Pests and diseases are among the most important of the many factors that have deleterious effects on yam tuber yield and quality and over time these constraints have become more severe (Amusa et al., 2003; Baimey et al., 2006; Aidoo et al., 2011). The progress made in this study in establishing an efficient genetic transformation system of D. rotundata could open up many avenues to produce disease resistant yams, through pathogen-derived resistance strategies, that would not be possible using conventional breeding approaches. Host plant resistance to anthracnose has been proposed as a viable alternative to the use of chemical fungicides in controlling the disease. However, studies have shown that there are no genotypes tolerant or resistant to the disease (Abang et al., 2002). Therefore, the most attractive strategy for anthracnose control in yam is probably the production of disease resistant plants through the transgenic approach. These approaches could include the expression of genes encoding plant, fungal or bacterial hydrolytic enzymes (Lorito et al., 1998), genes encoding elicitors of defense response (Keller et al., 1999) and antimicrobial peptides (AMPs; Broekaert et al., 1997). AMPs have a broad-spectrum antimicrobial activity against fungi as well as bacteria and most are non-toxic to plant and mammalian cells.

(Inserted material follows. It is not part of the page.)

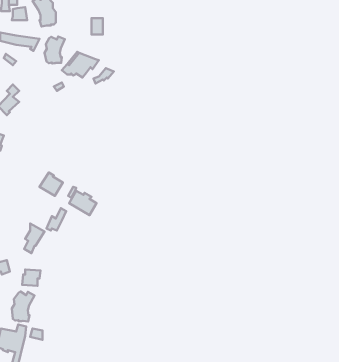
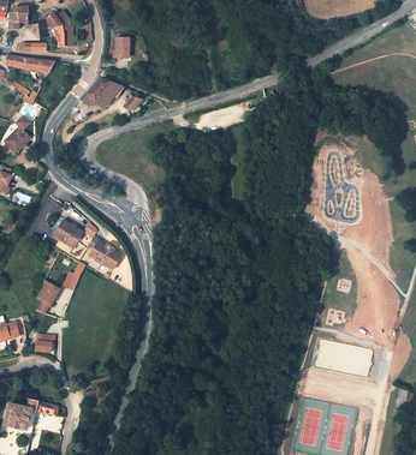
building: [45,37,65,63] -> none
building: [12,292,35,322] -> none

Use of resistant varieties can be an effective strategy in controlling yam nematodes, but there are no varieties known to be tolerant to nematodes. The use of transgenic plants will be an alternative approach to improve the nematode resistance of yam. Several transgenes confer plant resistance to both tropical and temperate plant parasitic nematodes (Atkinson et al., 2003). Cystatins inhibit nematode digestive cysteine proteinase activity, suppressing the growth and multiplication of these pests (Urwin et al., 1997) and is one of the transgenes that has been successfully used to control plant nematodes. It has been found that the cystatins confers the improved resistance to a range of nematodes in different crops like potato, sweet potato, rice, tomato, and plantain (Atkinson et al., 1996; Vain et al., 1998; Urwin et al., 2001; Chan et al., 2010; Gao et al., 2011; Roderick et al., 2012) and have proven efficacy under field conditions (Urwin et al., 2001, 2003). Such an approach could also be used to enhance resistance of yam against nematodes in the near future.